Earlier this summer, as a means of addressing the church’s concerns, officials at Waterbury Hospital proposed that a stand-alone facility – separate from the merged hospital — be built for tubal ligation procedures. Chad Wable, CEO for St. Mary’s Hospital, said officials at the Vatican have given their approval for such a facility. Catholic-affiliated hospitals do not allow the procedure, in which a woman’s fallopian tubes are blocked as a means to prevent pregnancy.
However, because the stand-alone facility would not be equipped to serve women who are considered “high-risk,” the state’s Permanent Commission on the Status of Women didn’t approve the plan.
For the merger to go through, the state needs to ensure that it won’t compromise medical services.
Teresa Younger, executive director of the commission, said that a concern from the beginning has been that the merger should still allow for tubal ligations for all women and to offer them at the time that women give birth. A facility that offers the procedure only for low-risk women, she said, would fail to serve the people who need it the most.
“It’s well known that all deliveries carry inherent risk and that babies do not necessarily arrive on schedule or according to plan,” Younger said in a prepared statement. “Therefore, even women in the select category may find themselves, or their baby, in distress due to unforeseen factors.”
Stromstad said Waterbury Hospital understood the concerns on both sides. “But our vision was not to have a freestanding facility that can do everything for everybody, because that would be cost prohibitive.”
When the merger plan was announced more than a year ago, the proposal was to build a “hospital-within-a-hospital,” in which a separate facility, independently operated but in the same building, would provide reproductive health services that Catholic doctrine prohibits. A similar system was put in place at Northeast Health in Troy, N.Y., where several Catholic and secular institutions merged three years ago.

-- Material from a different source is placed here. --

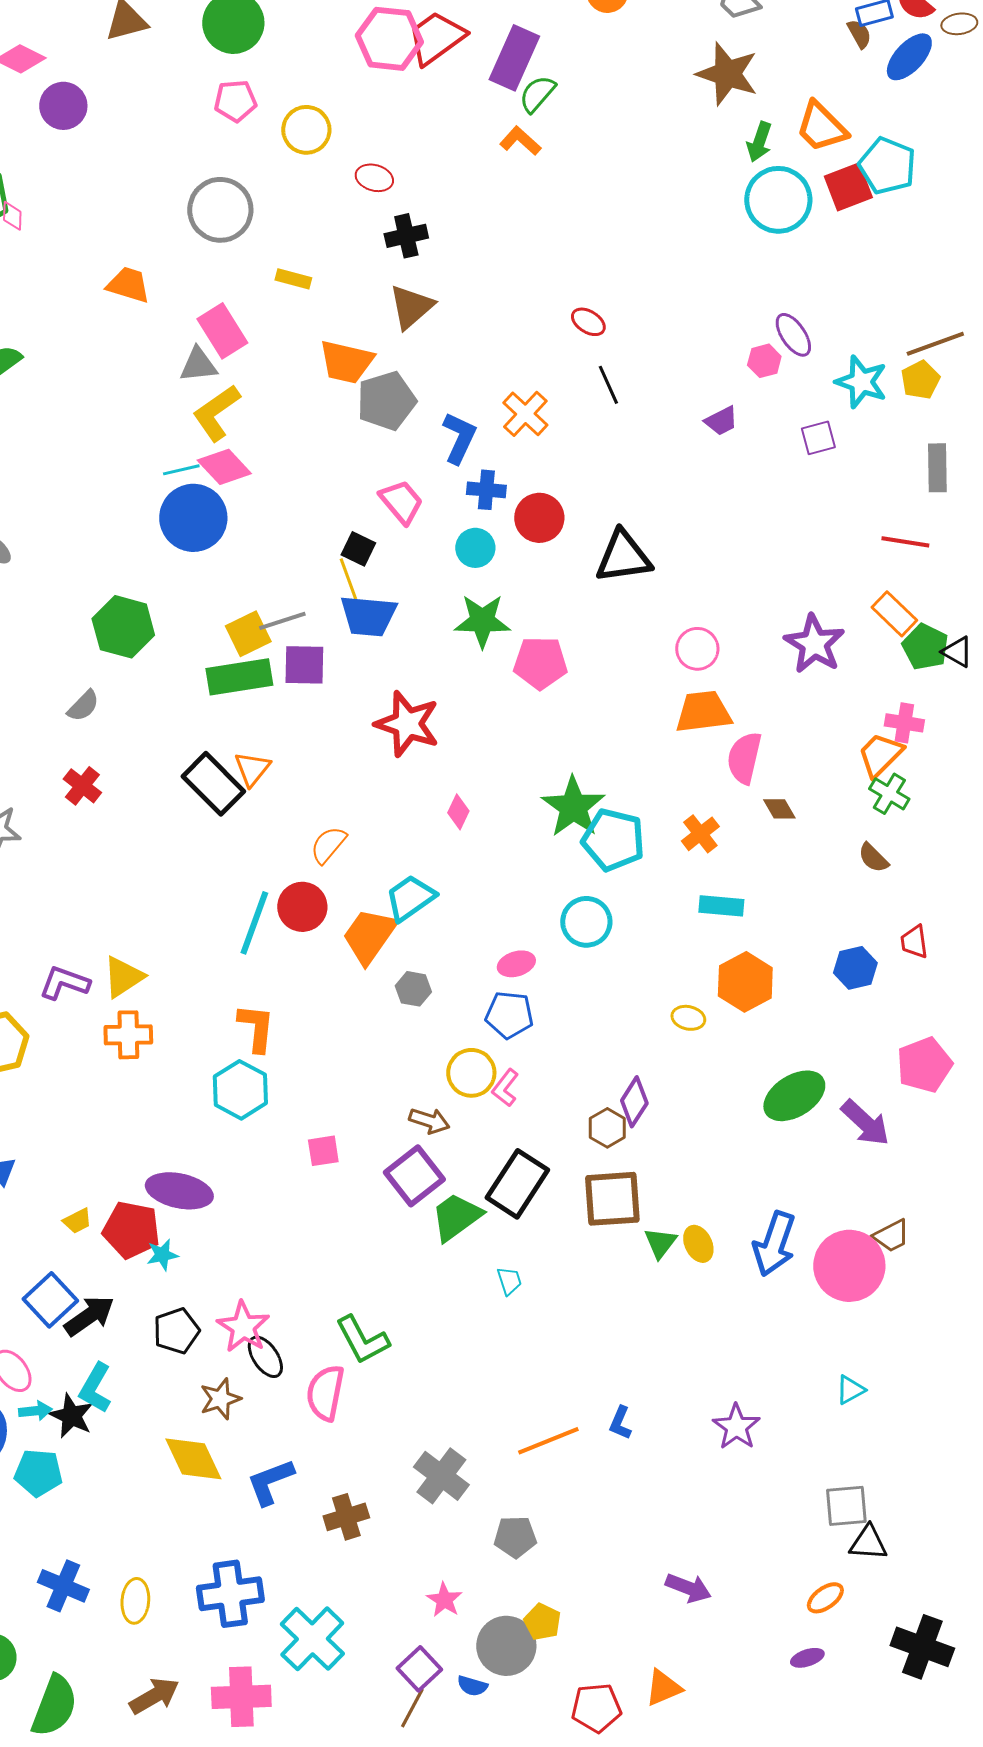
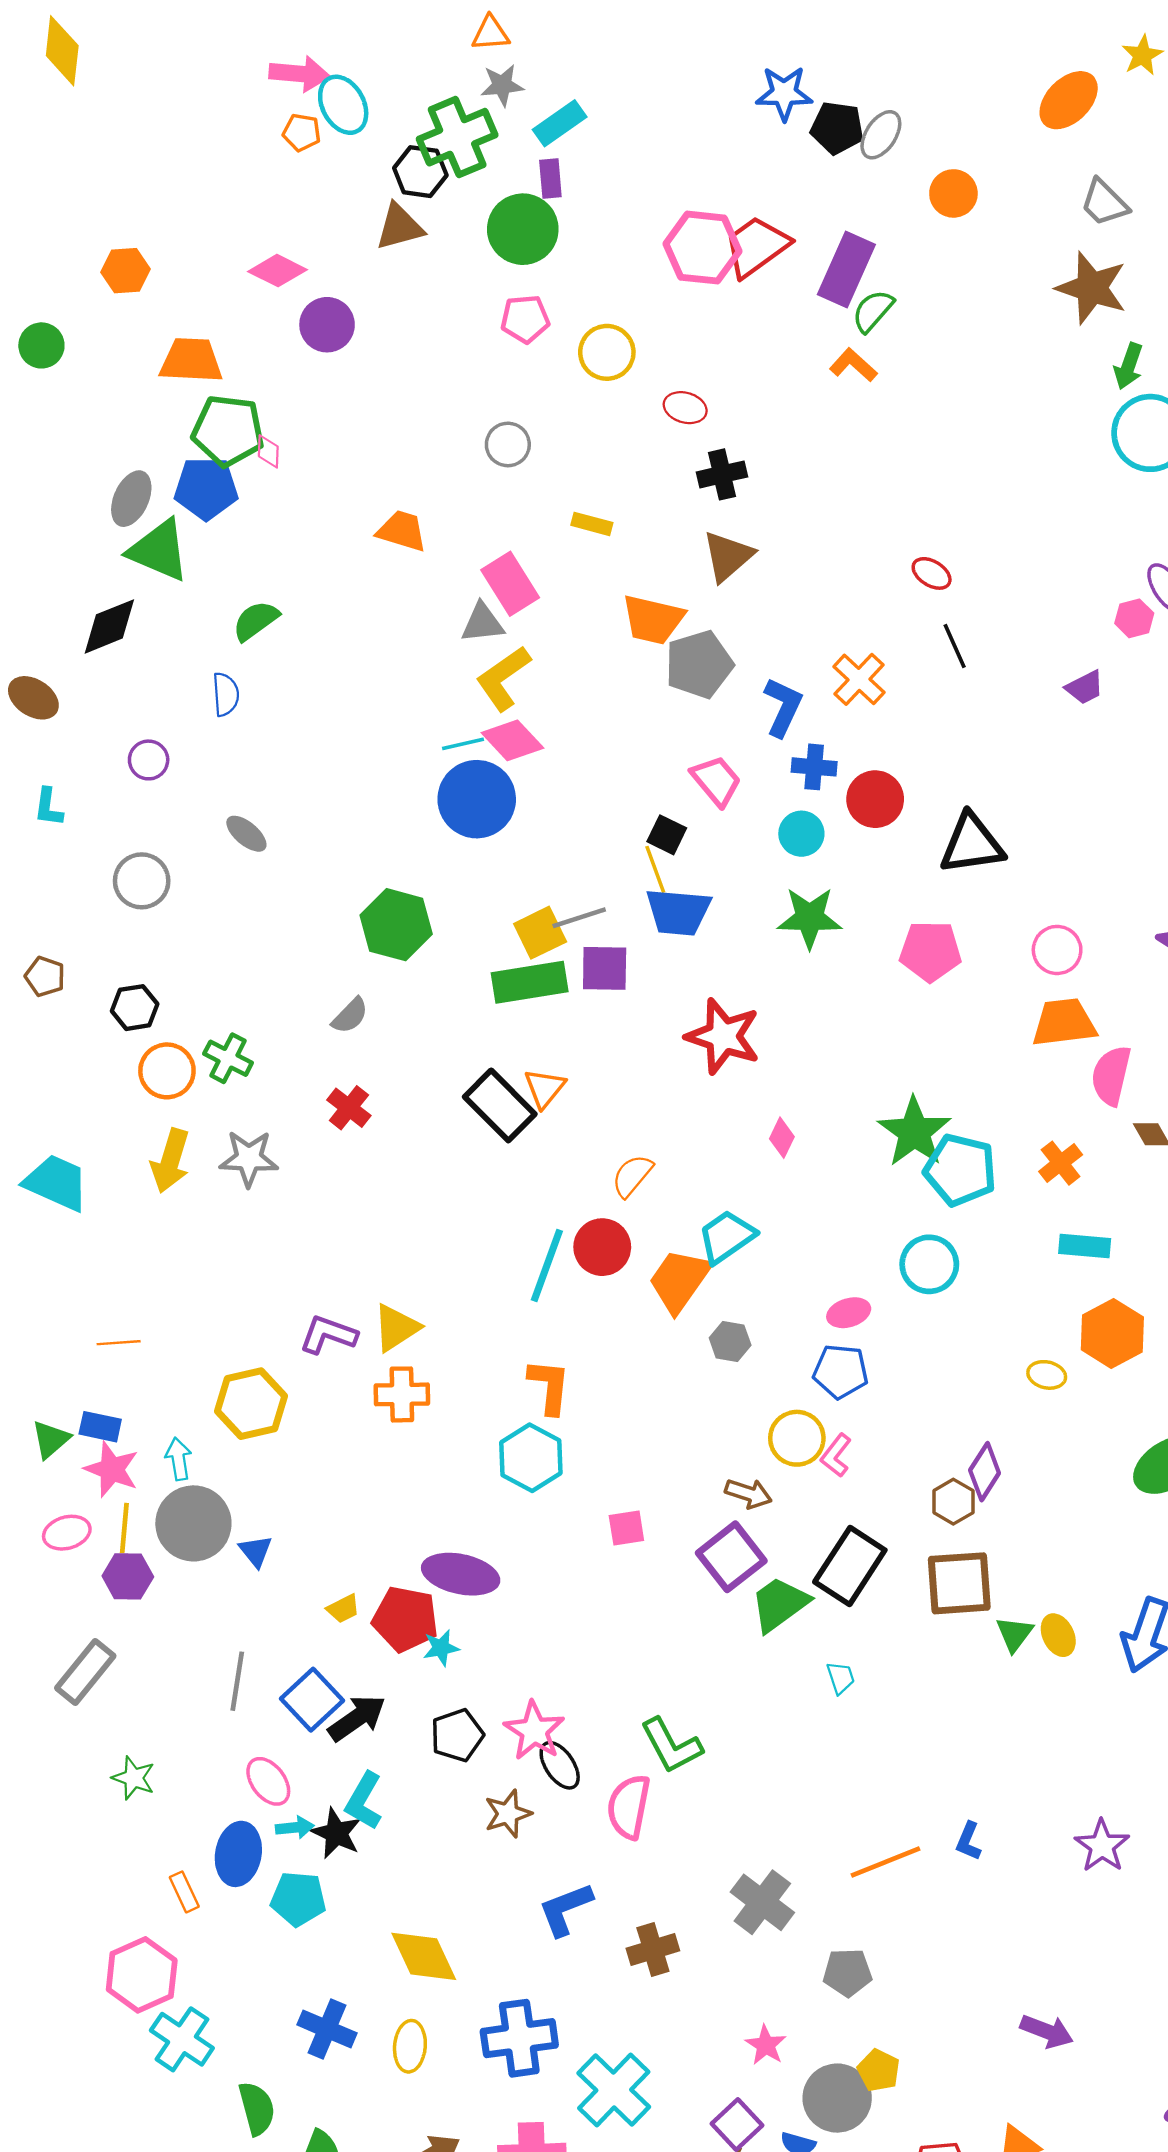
gray circle: (220, 210) -> (508, 444), size x0.6
pink pentagon: (540, 663) -> (930, 951), moved
yellow diamond: (193, 1459) -> (424, 1956), moved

However, Archbishop Henry Mansell of the Archdiocese of Hartford was consulted on the plan and said it was not acceptable.
Younger said the hospital-within-a-hospital solution was the plan that her commission most favored. Other plans that were acceptable to the commission have been rejected for similar reasons.

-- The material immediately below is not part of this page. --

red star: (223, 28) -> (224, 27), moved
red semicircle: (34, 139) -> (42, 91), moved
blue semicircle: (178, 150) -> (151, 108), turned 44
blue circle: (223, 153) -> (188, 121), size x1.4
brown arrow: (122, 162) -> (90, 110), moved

“Every time we’ve talked to [hospital officials], they have gone back and talked to the archbishop, who told them no,” Younger said.

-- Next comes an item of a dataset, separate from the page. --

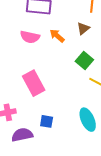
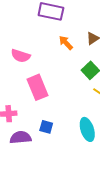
pink semicircle: (30, 37) -> (21, 56), moved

Sheila Reynertson, advocacy coordinator for MergerWatch, an organization that fights to preserve reproductive health services in hospital mergers, said the issues that put this merger in jeopardy have toppled many other plans to merger Catholic-affiliated and secular hospitals.
With $400 million committed by the LHP Hospital Group of Plano, Texas, the deal would combine the two Waterbury hospitals into a new 750,000-square-foot facility, which could accommodate about 300 in-patients and outpatients per day — the average total now handled by both hospitals. The two hospitals are not-for-profit, but after the merger the new medical center — yet to be named — will be for-profit. LHP will own 80 percent of the venture, and each hospital will own 10 percent.